Булгаков кивнул головой:

— Правильно, я с тобой согласен, Ермаченко. Вы, товарищи, не возражаете? — обратился он к остальным. — Нет. Значит, вопрос исчерпан. Мы оставляем Жухраю денег и мандат на работу.

— Теперь третий, последний вопрос, товарищи, — произнес Булгаков. — Это вопрос об оружии, находящемся в городе. Здесь имеется целый склад винтовок — двадцать тысяч штук, оставшихся еще от царской войны. Сложены они в крестьянском сарае и лежат там, забытые всеми. Мне сообщил об этом крестьянин — хозяин сарая. Хочет избавиться от них… Оставлять немцам этот склад, конечно, нельзя… Я считаю, нужно его сжечь. И сейчас же, чтобы к утру все было готово. Только поджигать-то опасно: сарай стоит на краю города, среди бедняцких дворов. Могут загореться крестьянские постройки.

Крепко сбитый, со щетиной давно не бритой бороды, Стружков шевельнулся:

— За… за… чем… поджигать? Я д… думаю раз… раздать оружие на… населению.

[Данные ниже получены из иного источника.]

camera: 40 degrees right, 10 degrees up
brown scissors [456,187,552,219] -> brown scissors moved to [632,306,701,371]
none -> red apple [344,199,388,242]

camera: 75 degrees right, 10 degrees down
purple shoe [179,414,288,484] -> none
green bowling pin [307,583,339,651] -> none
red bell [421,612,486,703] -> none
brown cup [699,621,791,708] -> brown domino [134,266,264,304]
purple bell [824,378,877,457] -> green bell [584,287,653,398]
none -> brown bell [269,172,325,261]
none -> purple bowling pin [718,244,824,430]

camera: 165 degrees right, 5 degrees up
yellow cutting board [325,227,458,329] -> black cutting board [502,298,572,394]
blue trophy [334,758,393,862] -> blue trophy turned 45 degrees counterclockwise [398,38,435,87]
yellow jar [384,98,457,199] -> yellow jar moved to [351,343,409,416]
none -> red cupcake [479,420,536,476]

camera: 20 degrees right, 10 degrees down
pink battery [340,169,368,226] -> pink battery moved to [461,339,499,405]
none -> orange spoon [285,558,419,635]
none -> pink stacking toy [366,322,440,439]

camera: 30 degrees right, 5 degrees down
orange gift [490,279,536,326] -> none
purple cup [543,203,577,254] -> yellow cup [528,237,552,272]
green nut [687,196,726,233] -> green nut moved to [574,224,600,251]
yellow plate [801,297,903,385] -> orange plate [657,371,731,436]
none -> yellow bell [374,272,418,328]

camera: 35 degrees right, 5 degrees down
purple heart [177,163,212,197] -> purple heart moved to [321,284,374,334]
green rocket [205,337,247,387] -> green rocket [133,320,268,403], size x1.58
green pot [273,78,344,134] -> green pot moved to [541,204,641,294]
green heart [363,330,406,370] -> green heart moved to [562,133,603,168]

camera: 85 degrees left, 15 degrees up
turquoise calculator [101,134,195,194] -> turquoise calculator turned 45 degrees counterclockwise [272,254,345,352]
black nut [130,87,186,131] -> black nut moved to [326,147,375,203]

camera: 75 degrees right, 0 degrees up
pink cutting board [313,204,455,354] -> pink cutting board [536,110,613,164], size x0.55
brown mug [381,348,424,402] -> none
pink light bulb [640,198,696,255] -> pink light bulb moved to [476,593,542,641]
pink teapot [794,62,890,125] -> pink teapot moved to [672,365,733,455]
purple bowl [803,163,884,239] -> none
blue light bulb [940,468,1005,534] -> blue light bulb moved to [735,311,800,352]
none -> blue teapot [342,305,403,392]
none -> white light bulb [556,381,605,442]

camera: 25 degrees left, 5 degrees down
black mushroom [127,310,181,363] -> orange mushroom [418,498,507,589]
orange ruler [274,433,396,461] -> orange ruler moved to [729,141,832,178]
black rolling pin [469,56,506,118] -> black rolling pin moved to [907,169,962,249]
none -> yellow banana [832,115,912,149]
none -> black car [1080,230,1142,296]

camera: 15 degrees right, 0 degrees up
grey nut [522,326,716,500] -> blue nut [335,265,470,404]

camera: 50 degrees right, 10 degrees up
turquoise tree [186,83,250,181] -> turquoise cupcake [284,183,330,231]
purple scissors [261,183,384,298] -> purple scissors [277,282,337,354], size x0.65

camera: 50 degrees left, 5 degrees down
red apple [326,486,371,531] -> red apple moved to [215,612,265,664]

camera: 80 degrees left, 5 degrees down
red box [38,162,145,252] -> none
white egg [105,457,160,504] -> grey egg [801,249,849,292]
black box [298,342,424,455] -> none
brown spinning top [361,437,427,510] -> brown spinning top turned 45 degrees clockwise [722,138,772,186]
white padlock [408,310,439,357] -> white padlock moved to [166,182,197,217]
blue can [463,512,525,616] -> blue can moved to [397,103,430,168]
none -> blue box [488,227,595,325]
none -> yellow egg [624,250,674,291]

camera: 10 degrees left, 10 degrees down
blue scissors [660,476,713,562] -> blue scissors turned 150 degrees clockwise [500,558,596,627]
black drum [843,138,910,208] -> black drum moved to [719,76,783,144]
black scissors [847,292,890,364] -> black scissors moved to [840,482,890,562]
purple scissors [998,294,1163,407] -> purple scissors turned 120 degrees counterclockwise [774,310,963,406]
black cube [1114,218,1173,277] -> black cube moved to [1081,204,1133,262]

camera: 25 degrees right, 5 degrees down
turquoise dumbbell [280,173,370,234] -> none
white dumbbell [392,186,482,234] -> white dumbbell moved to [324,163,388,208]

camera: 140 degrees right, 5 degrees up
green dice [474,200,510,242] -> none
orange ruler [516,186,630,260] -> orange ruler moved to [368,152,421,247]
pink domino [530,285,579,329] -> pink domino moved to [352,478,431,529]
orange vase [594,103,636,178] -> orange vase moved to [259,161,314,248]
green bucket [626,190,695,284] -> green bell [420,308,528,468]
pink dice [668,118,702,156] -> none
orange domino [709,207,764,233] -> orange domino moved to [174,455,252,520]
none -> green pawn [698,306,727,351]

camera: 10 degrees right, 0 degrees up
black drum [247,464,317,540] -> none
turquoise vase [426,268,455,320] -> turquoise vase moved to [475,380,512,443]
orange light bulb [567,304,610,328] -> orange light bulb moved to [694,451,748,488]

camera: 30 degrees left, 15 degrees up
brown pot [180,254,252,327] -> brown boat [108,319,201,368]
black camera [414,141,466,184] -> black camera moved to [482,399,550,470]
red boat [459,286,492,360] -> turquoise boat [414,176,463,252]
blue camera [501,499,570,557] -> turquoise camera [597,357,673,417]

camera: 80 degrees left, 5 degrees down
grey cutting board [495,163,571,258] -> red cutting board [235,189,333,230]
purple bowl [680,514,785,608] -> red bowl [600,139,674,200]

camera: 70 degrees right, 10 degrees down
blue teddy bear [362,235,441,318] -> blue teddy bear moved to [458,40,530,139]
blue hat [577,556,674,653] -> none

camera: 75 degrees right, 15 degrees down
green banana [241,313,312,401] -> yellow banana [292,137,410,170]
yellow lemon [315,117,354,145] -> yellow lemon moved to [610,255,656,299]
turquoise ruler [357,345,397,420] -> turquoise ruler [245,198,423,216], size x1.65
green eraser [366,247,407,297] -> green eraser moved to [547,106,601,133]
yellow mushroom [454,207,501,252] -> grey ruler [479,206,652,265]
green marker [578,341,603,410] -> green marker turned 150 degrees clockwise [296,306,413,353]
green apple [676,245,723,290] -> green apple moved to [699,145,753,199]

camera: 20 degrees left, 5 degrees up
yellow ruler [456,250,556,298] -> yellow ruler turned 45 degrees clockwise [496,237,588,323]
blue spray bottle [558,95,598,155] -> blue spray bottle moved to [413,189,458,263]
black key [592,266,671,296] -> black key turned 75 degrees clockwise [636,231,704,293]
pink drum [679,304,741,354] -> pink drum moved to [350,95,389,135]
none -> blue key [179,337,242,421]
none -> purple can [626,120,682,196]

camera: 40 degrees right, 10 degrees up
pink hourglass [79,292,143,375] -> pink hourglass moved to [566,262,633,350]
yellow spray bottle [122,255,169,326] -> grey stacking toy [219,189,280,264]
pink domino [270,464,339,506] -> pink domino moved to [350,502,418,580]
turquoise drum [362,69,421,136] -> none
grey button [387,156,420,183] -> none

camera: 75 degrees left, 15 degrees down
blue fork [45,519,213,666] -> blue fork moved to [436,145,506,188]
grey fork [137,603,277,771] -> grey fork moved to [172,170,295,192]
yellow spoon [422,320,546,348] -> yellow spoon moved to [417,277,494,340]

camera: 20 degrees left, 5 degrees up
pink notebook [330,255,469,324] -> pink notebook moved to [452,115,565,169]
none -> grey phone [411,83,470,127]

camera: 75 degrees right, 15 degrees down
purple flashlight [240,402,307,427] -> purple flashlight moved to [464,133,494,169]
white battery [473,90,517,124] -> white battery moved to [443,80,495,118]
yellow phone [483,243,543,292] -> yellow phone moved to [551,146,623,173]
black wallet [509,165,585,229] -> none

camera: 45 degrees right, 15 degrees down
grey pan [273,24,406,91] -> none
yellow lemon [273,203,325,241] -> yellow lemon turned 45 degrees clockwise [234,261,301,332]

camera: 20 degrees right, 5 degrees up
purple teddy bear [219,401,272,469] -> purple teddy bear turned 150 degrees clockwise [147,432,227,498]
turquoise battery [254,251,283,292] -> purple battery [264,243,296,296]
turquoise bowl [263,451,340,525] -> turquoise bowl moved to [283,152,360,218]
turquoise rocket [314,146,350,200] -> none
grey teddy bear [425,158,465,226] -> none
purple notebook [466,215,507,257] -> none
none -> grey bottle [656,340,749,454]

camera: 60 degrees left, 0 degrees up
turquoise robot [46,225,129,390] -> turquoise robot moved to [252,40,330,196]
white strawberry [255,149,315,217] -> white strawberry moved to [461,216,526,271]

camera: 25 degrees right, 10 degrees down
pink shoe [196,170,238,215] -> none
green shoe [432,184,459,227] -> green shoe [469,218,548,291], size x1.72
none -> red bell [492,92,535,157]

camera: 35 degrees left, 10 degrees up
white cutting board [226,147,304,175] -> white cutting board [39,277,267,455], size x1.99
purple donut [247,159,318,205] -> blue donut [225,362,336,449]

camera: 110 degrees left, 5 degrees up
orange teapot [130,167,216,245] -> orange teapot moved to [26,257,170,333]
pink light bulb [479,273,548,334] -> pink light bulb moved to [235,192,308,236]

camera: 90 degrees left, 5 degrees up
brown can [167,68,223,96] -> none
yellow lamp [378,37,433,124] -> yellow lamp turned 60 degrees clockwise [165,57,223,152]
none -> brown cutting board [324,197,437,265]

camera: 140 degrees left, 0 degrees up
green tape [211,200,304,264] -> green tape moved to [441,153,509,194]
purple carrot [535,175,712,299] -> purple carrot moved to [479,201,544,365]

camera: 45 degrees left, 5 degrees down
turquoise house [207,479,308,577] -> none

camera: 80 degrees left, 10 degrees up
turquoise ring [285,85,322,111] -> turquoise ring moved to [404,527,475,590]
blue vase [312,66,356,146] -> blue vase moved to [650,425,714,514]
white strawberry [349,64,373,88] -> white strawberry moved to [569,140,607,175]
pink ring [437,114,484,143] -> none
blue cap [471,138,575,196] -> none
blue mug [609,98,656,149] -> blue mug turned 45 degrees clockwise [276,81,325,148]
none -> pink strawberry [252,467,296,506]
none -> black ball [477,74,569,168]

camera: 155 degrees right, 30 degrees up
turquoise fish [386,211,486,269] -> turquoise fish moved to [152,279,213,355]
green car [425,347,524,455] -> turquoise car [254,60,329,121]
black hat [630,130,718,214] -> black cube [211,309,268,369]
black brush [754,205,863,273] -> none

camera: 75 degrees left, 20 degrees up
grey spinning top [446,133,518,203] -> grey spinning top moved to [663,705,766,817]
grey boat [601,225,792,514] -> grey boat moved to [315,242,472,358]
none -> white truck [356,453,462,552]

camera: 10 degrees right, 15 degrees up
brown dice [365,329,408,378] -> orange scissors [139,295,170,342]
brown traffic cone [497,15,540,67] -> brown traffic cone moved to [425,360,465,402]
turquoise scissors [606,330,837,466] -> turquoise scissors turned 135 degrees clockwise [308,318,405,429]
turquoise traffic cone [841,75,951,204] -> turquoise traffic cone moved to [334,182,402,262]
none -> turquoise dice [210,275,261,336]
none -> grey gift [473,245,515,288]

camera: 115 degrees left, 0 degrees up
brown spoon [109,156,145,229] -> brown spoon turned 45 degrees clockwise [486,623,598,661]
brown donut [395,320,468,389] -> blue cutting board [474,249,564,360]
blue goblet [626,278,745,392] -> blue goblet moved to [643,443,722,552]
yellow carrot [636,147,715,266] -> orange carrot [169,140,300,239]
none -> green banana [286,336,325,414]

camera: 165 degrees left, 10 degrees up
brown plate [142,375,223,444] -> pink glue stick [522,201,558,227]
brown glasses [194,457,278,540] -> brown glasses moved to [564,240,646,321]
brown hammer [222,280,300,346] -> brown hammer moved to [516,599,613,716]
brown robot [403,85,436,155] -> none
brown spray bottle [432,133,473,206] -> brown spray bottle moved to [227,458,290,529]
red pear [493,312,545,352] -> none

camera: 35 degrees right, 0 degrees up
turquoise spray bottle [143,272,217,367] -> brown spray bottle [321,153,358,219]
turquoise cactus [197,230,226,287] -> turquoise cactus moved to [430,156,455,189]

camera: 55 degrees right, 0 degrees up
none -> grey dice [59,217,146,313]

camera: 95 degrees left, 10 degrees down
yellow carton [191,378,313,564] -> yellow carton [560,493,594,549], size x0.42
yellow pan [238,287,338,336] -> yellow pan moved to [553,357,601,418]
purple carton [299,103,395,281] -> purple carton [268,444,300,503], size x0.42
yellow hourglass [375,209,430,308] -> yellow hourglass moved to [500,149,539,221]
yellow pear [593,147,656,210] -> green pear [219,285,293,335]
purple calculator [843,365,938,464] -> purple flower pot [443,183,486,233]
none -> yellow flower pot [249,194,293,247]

Булгаков быстро повернулся к нему:

— Раздать, говоришь?

— Правильно. Вот это правильно! — восхищенно воскликнул Ермаченко. — Раздать его рабочим и остальному населению, кто захочет. Будет по крайней мере чем почесать бока немцам, когда прижмут до края. Зажимать ведь, как полагается, крепко будут. А когда станет невмоготу, возьмутся ребята за оружие. Стружков правильно сказал: раздать. Хорошо бы даже в деревеньку завести. Мужички припрячут поглубже, а как немцы станут реквизировать подчистую, эти винтовочки-то ой как нужны будут!

Булгаков засмеялся:

— Да, но ведь немцы прикажут сдать оружие и все его снесут.

Ермаченко запротестовал:

— Ну, не все снесут. Кто снесет, а кто и оставит.

Булгаков вопросительно обвел глазами сидящих.

— Раздадим, раздадим винтовки, — поддержал Ермаченко и Стружкова молодой рабочий.

— Ну что же, значит, раздадим, — согласился Булгаков. — Вот и все вопросы, — сказал он, вставая из-за стола. — Теперь мы сможем до утра отдохнуть. Когда приедет Жухрай, пусть зайдет ко мне. Я побеседую с ним. А ты, Ермаченко, пойди проверь посты.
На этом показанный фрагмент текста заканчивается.